For the time being, Paul Manafort will have to learn how to work his expansive wardrobe around his GPS ankle monitor, a federal judge ruled on Monday.
Since Special Counsel Robert Mueller announced the indictment of the former chairman of Donald Trump’s presidential campaign last week, he’s been confined to house arrest. Manafort — along with his protegé Rick Gates — pleaded not guilty to crimes relating to funneling millions of dollars earned lobbying for foreign powers through shell companies.
Their trial isn’t set to begin until May 2018, but cabin fever is already setting in. Over the weekend, Manafort’s attorney, Kevin Downing, filed a motion in the United States District Court in Washington D.C. requesting bail and offering up several homes, including his Trump Tower condo, as collateral. Downing argued that Manafort isn’t a flight risk, in part, because his offshore accounts don’t have much money in them, and the majority of his assets are in the U.S. He added that despite his characterizations in the media, Manafort isn’t “a 68-year-old ‘Jason Bourne’ character.”
But Judge Amy Berman Jackson denied the request.
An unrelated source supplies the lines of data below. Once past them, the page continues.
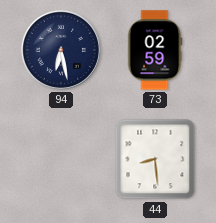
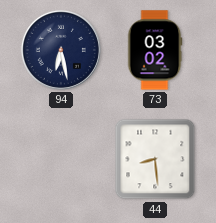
73: 02:59 -> 03:02
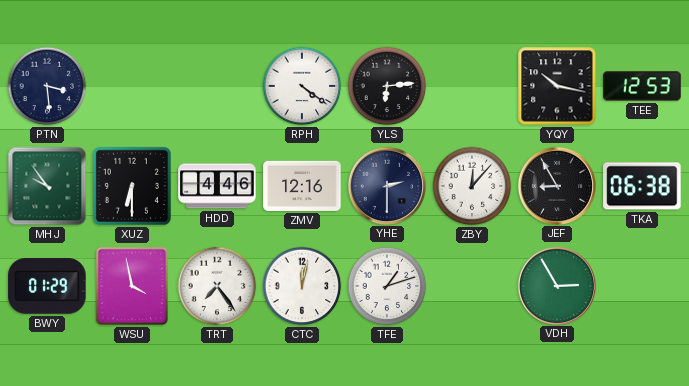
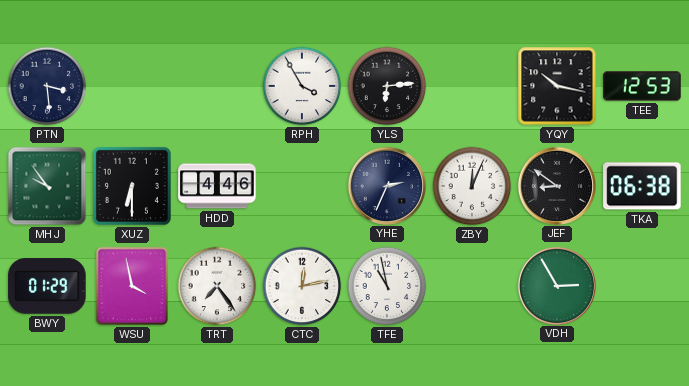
RPH: 4:21 -> 3:55
ZMV: 12:16 -> none
YHE: 2:30 -> 2:34
ZBY: 12:07 -> 12:04
JEF: 8:55 -> 8:51
CTC: 12:02 -> 12:13
TFE: 1:12 -> 10:58
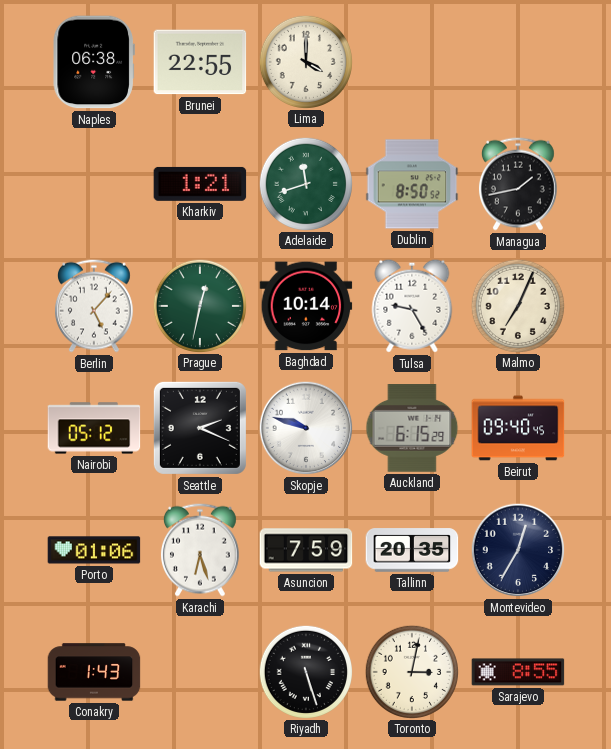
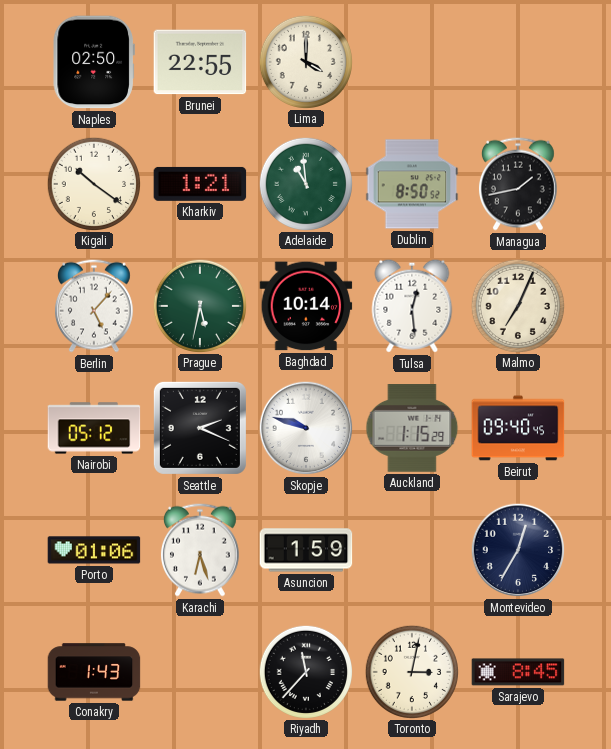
Naples: 06:38 -> 02:50
Kigali: none -> 10:21
Adelaide: 11:42 -> 10:59
Prague: 12:32 -> 5:32
Tulsa: 9:25 -> 12:29
Auckland: 6:15 -> 1:15
Asuncion: 7:59 -> 1:59
Tallinn: 20:35 -> none
Riyadh: 5:27 -> 11:37
Sarajevo: 8:55 -> 8:45
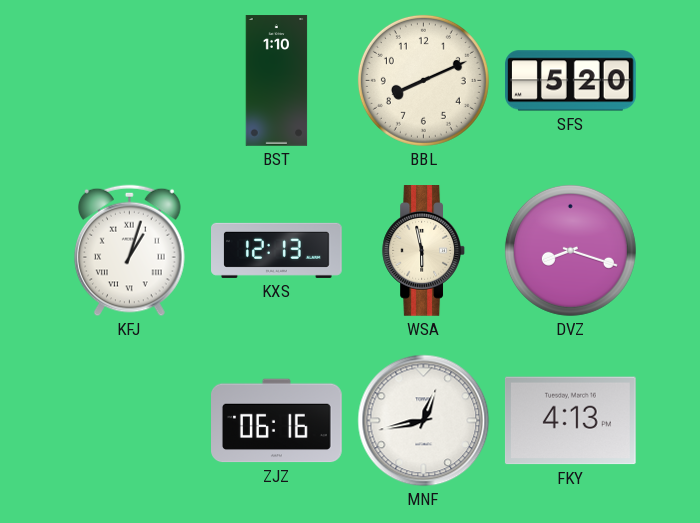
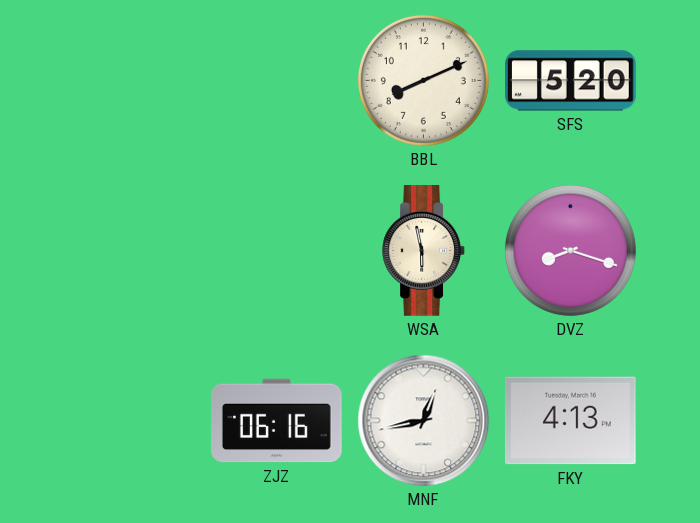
BST: 1:10 -> none
KFJ: 1:03 -> none
KXS: 12:13 -> none
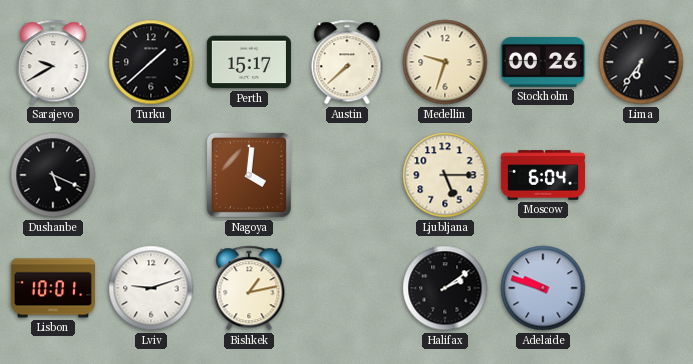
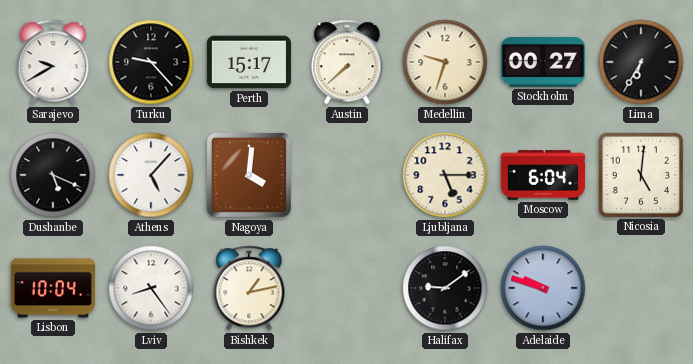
Turku: 1:38 -> 9:23
Stockholm: 00:26 -> 00:27
Lima: 6:36 -> 6:35
Athens: none -> 5:07
Nicosia: none -> 5:01
Lisbon: 10:01 -> 10:04
Lviv: 9:12 -> 8:24
Halifax: 2:09 -> 9:09
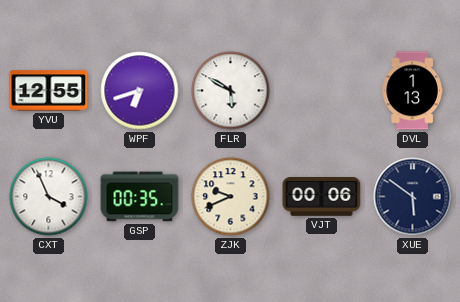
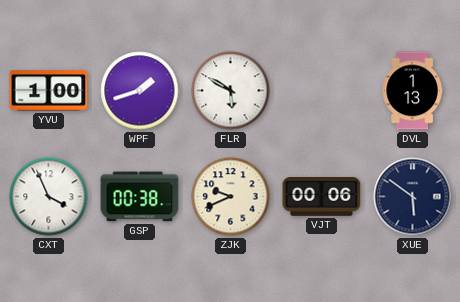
YVU: 12:55 -> 1:00
WPF: 6:42 -> 1:42
GSP: 00:35 -> 00:38
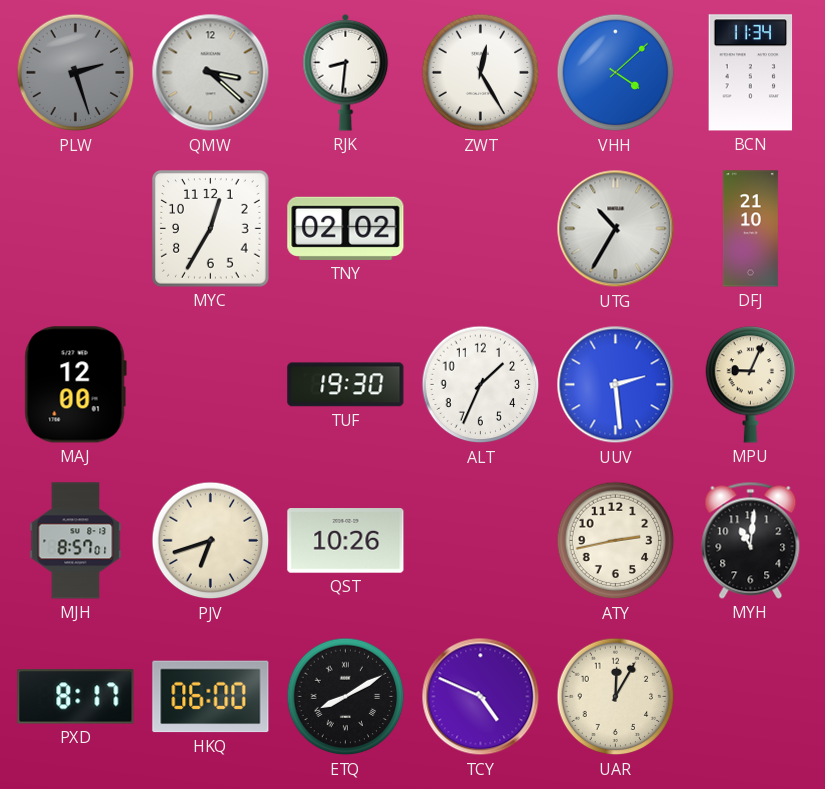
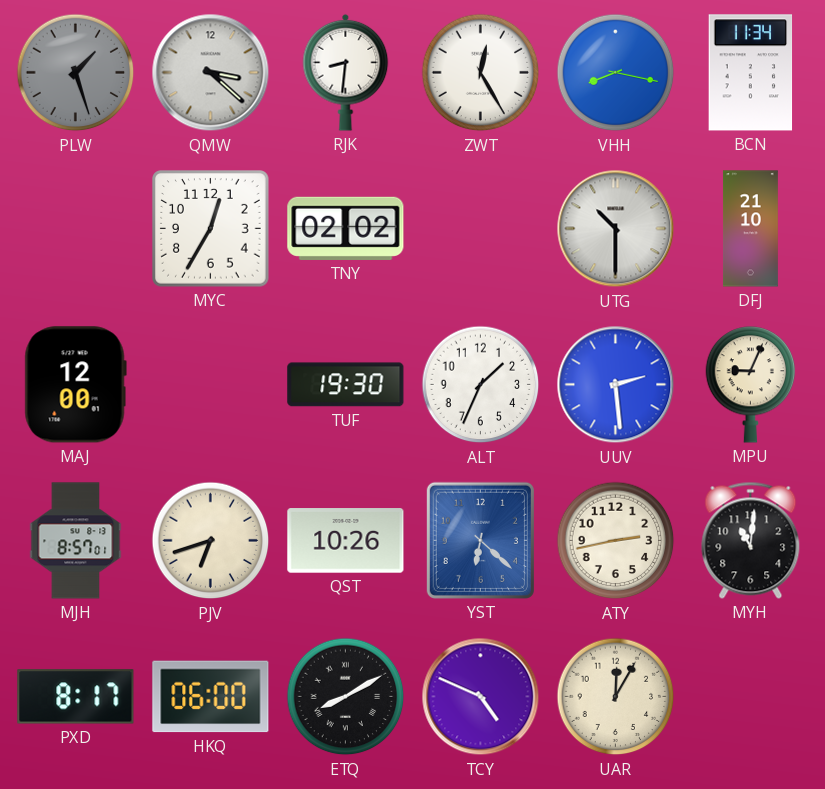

At least until his next status conference, scheduled for the morning of December 11, Manafort “remains in the High Intensity Supervision Program,” according to the ruling.
The Pretrial Services Agency for D.C. states that defendants placed under HISP are considered “high safety or appearance risks” who “need an increased level of supervision through weekly contact, drug testing, and/or location monitoring.”
Manafort’s attorney didn’t answer a request for comment from New York.